### Problem details
Go line by line through the listing below and copy those that hold "before".

### Given data
◇ ◇ ◇ ◇ ◇ ◇ ◇

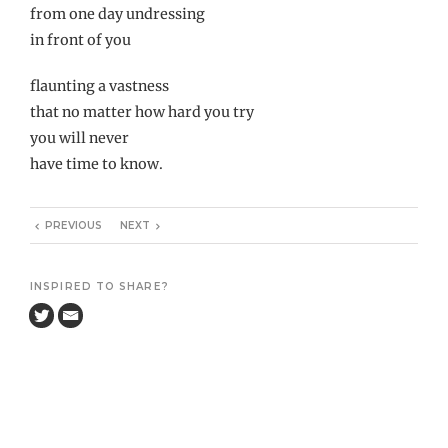
from one day undressing
in front of you
flaunting a vastness
that no matter how hard you try
you will never
have time to know.
PREVIOUS
NEXT
INSPIRED TO SHARE?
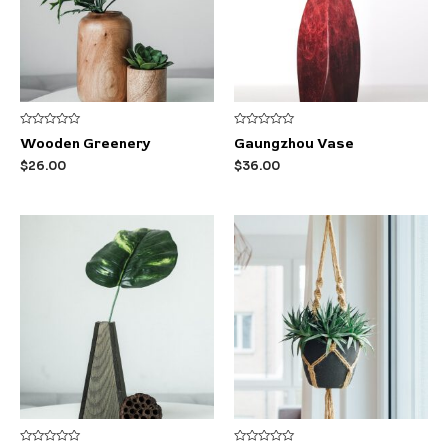
Rated
Rated
Wooden Greenery
Gaungzhou Vase
0
0
out
out
$
26.00
$
36.00
of
of
5
5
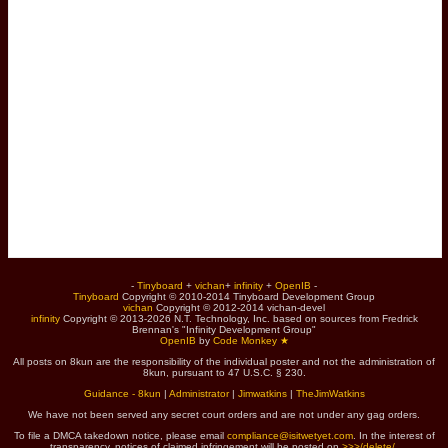
-
Tinyboard
+
vichan
+
infinity
+
OpenIB
-
Tinyboard
Copyright © 2010-2014 Tinyboard Development Group
vichan
Copyright © 2012-2014 vichan-devel
infinity
Copyright © 2013-2026 N.T. Technology, Inc. based on sources from Fredrick
Brennan's "Infinity Development Group"
OpenIB
by
Code Monkey ★
All posts on 8kun are the responsibility of the individual poster and not the administration of
8kun, pursuant to 47 U.S.C. § 230.
Guidance - 8kun
|
Administrator
|
Jimwatkins
|
TheJimWatkins
We have not been served any secret court orders and are not under any gag orders.
To file a DMCA takedown notice, please email
compliance@isitwetyet.com
. In the interest of
transparency, notices of claimed infringement will be posted on
>>>/delete/
.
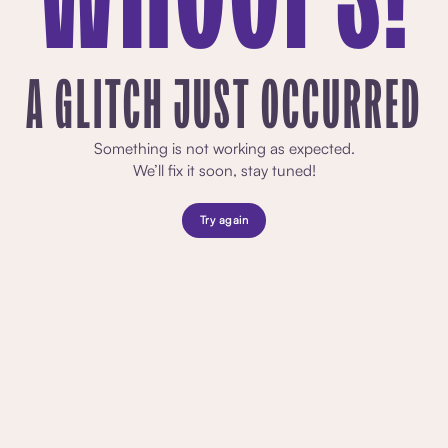
A GLITCH JUST OCCURRED
Something is not working as expected.
We’ll fix it soon, stay tuned!
Try again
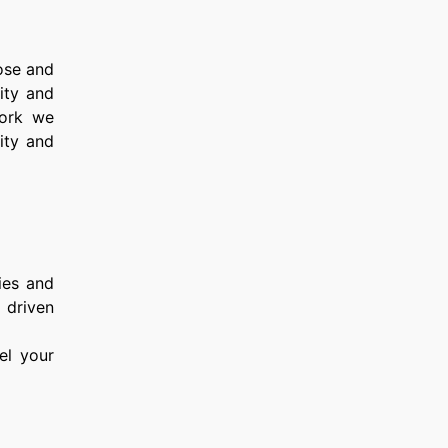
ose and
rity and
work we
ity and
dies and
, driven
eel your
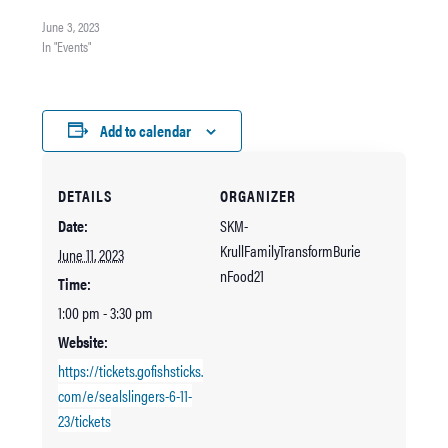
Inside of King County’s Steve
Cox Memorial Park Get Tickets
June 3, 2023
In "Events"
Add to calendar
DETAILS
ORGANIZER
Date:
SKM-
KrullFamilyTransformBurie
June 11, 2023
nFood21
Time:
1:00 pm - 3:30 pm
Website:
https://tickets.gofishsticks.
com/e/sealslingers-6-11-
23/tickets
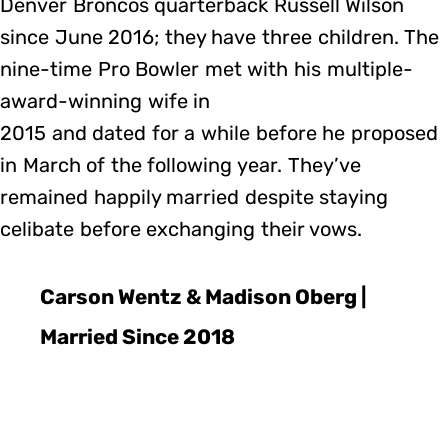
Denver Broncos quarterback Russell Wilson
since June 2016; they have three children. The
nine-time Pro Bowler met with his multiple-
award-winning wife in
2015 and dated for a while before he proposed
in March of the following year. They’ve
remained happily married despite staying
celibate before exchanging their vows.
Carson Wentz & Madison Oberg |
Married Since 2018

◇ ◇ ◇ ◇ ◇ ◇ ◇

### Solution to this problem
2015 and dated for a while before he proposed
celibate before exchanging their vows.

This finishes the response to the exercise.